[Saved entries]
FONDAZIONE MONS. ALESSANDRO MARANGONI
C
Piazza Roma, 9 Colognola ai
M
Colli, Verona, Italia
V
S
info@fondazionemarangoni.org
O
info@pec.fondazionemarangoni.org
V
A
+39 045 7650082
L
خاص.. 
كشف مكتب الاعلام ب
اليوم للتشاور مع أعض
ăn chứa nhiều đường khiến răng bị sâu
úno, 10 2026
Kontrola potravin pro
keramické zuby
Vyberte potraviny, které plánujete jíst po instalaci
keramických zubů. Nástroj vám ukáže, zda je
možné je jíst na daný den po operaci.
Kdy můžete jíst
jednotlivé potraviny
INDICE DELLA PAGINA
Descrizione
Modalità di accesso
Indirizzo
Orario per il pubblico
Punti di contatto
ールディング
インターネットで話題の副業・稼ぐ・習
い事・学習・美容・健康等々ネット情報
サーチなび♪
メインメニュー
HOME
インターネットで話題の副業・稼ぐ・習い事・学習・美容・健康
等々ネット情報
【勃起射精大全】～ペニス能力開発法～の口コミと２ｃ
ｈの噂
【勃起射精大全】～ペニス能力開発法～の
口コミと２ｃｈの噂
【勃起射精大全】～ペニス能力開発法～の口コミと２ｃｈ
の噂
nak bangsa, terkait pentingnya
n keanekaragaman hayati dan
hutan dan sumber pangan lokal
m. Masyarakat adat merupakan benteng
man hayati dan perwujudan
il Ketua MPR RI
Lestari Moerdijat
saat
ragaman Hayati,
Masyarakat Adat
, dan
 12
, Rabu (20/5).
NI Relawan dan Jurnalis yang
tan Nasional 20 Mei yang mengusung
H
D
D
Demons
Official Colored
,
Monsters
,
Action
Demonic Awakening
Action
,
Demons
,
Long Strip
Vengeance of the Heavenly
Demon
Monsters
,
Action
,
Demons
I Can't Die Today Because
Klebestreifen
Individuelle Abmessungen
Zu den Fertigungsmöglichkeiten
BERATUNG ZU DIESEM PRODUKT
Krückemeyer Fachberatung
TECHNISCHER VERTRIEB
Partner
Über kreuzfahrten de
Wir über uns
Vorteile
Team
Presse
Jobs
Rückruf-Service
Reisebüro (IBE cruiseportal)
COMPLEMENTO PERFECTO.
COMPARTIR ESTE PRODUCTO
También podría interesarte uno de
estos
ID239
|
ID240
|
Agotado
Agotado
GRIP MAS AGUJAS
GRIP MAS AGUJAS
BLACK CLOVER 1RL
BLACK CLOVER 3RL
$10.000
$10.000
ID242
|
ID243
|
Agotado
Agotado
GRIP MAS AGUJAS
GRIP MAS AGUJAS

WHAT IS REQUIRED
Please give all of the entries again, exactly as written.

EXERCISE RESPONSE
FONDAZIONE MONS. ALESSANDRO MARANGONI
C
Piazza Roma, 9 Colognola ai
M
Colli, Verona, Italia
V
S
info@fondazionemarangoni.org
O
info@pec.fondazionemarangoni.org
V
A
+39 045 7650082
L
خاص.. 
كشف مكتب الاعلام ب
اليوم للتشاور مع أعض
ăn chứa nhiều đường khiến răng bị sâu
úno, 10 2026
Kontrola potravin pro
keramické zuby
Vyberte potraviny, které plánujete jíst po instalaci
keramických zubů. Nástroj vám ukáže, zda je
možné je jíst na daný den po operaci.
Kdy můžete jíst
jednotlivé potraviny
INDICE DELLA PAGINA
Descrizione
Modalità di accesso
Indirizzo
Orario per il pubblico
Punti di contatto
ールディング
インターネットで話題の副業・稼ぐ・習
い事・学習・美容・健康等々ネット情報
サーチなび♪
メインメニュー
HOME
インターネットで話題の副業・稼ぐ・習い事・学習・美容・健康
等々ネット情報
【勃起射精大全】～ペニス能力開発法～の口コミと２ｃ
ｈの噂
【勃起射精大全】～ペニス能力開発法～の
口コミと２ｃｈの噂
【勃起射精大全】～ペニス能力開発法～の口コミと２ｃｈ
の噂
nak bangsa, terkait pentingnya
n keanekaragaman hayati dan
hutan dan sumber pangan lokal
m. Masyarakat adat merupakan benteng
man hayati dan perwujudan
il Ketua MPR RI
Lestari Moerdijat
saat
ragaman Hayati,
Masyarakat Adat
, dan
 12
, Rabu (20/5).
NI Relawan dan Jurnalis yang
tan Nasional 20 Mei yang mengusung
H
D
D
Demons
Official Colored
,
Monsters
,
Action
Demonic Awakening
Action
,
Demons
,
Long Strip
Vengeance of the Heavenly
Demon
Monsters
,
Action
,
Demons
I Can't Die Today Because
Klebestreifen
Individuelle Abmessungen
Zu den Fertigungsmöglichkeiten
BERATUNG ZU DIESEM PRODUKT
Krückemeyer Fachberatung
TECHNISCHER VERTRIEB
Partner
Über kreuzfahrten de
Wir über uns
Vorteile
Team
Presse
Jobs
Rückruf-Service
Reisebüro (IBE cruiseportal)
COMPLEMENTO PERFECTO.
COMPARTIR ESTE PRODUCTO
También podría interesarte uno de
estos
ID239
|
ID240
|
Agotado
Agotado
GRIP MAS AGUJAS
GRIP MAS AGUJAS
BLACK CLOVER 1RL
BLACK CLOVER 3RL
$10.000
$10.000
ID242
|
ID243
|
Agotado
Agotado
GRIP MAS AGUJAS
GRIP MAS AGUJAS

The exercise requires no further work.